GOAL 1: Print the passage of the Erev Pesach chametz article that starts at the words containing "The Mishna in" and ends with "perform the mitzva?".
GOAL 2: Write the next part of the article on bal yeiraeh on Erev Pesach, starting after its last sentence.

SOURCE TEXT:
================

Bal Yeiraeh on Erev Pesach
הרב מרדכי גרינברג
The Rambam rules (Hil. Chametz U'matza 3:8) that if one did not nullify his chametz before the sixth hour on Erev Pesach and later found chametz, he violates "bal yeiraeh" and "bal yimatzei" (chametz may not be seen nor found), since he neither destroyed nor nullified his chametz. It appears from the Rambam that one violates the prohibition of "bal yeiraeh" already on Erev Pesach from the sixth hour and on. The Ra'avad, indeed, understood this way, and argues, since it says in the prohibition, "seven days." This is a fundamental dispute, and, according to R. Akiva Eiger (Drush Vechiddush Chullin #6), it ties in to another dispute in Zevachim, where they argue according to their respective opinions.
The Mishna in Pesachim (49a) states:
If someone is going to slaughter his korban pesach or to circumcise his son or to eat a seudat eirusin (betrothal feast) in his father-in-law's house, and remembers that he still has chametz in his house, if he can go back and destroy [the chametz] and still return to his mitzvah -- he should go back and destroy [it]. If not -- he should nullify it in his mind (bitul). Clearly the Mishna is dealing before the sixth hour, since afterwards one cannot do bitul. What would the halacha be if he remembered after the sixth hour, and he does not have time to return and still perform the mitzva?
The Magen Avraham (O.C. 445:11) says that he should return immediately to destroy the chametz, since both "tashbitu" and mila are mitzvot aseh, and the aseh of chametz is more severe since he violates it each and every minute. The Be'er Hetev and Chatam Sofer quote the Even Ha'ozer who argues on the Magen Avraham, and brings a proof against him from another case mentioned in the Mishna, that of korban pesach. The mitzva of korban pesach is an aseh that carries a penalty of karet, which should take precedence over the "regular" aseh of tashbitu, and so clearly he should continue on to do the korban pesach. And since the Mishna lists all three cases together, they should all share the same rule, and also by mila he should continue on.
But what about the rationale of the Magen Avraham? We can answer for the Even Ha'ozer based on Tosfot (29b) that one who has chametz and delays in burning it, but has in mind to burn it, does not violate "bal yeiraeh," since it is a lav hanitak la'aseh (a prohibition which is rectified by an aseh), so when he burns the chametz in the end he will not be in violation. Accordingly, he certainly should do the other mitzvah first, since he will not violate the prohibition of chametz at all according to Tosfot.

================

DATA BLOCK:
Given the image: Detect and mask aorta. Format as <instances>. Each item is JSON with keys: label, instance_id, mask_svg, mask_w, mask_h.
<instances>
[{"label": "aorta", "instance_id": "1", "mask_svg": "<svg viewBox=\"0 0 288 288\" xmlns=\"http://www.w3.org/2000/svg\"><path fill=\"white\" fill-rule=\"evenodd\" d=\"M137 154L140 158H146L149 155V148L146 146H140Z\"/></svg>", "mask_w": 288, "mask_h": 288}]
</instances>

================

TASK OUTPUT 1:
The Mishna in Pesachim (49a) states:
If someone is going to slaughter his korban pesach or to circumcise his son or to eat a seudat eirusin (betrothal feast) in his father-in-law's house, and remembers that he still has chametz in his house, if he can go back and destroy [the chametz] and still return to his mitzvah -- he should go back and destroy [it]. If not -- he should nullify it in his mind (bitul). Clearly the Mishna is dealing before the sixth hour, since afterwards one cannot do bitul. What would the halacha be if he remembered after the sixth hour, and he does not have time to return and still perform the mitzva?

TASK OUTPUT 2:
The Tzlach asks on the Even Ha'ozer, how can he offer the korban pesach while he still has chametz in his house? There is a prohibition against sacrificing the korban pesach while still possessing chametz, as it says, "You shall not slaughter My feast-offering while in the possession of chametz." (Shemot 34:25) Nor would we say that the aseh of korban pesach will push aside this lav of "Lo tishchat," since this is precisely the case that the Torah is talking about. [The principle of "aseh docheh lo ta'aseh" is only where the two mitzvot are unrelated and happen to come into conflict in a certain situation.] And so, based on the Mishna's comparison, just as regarding the korban pesach he should return to destroy the chametz, so too regarding mila!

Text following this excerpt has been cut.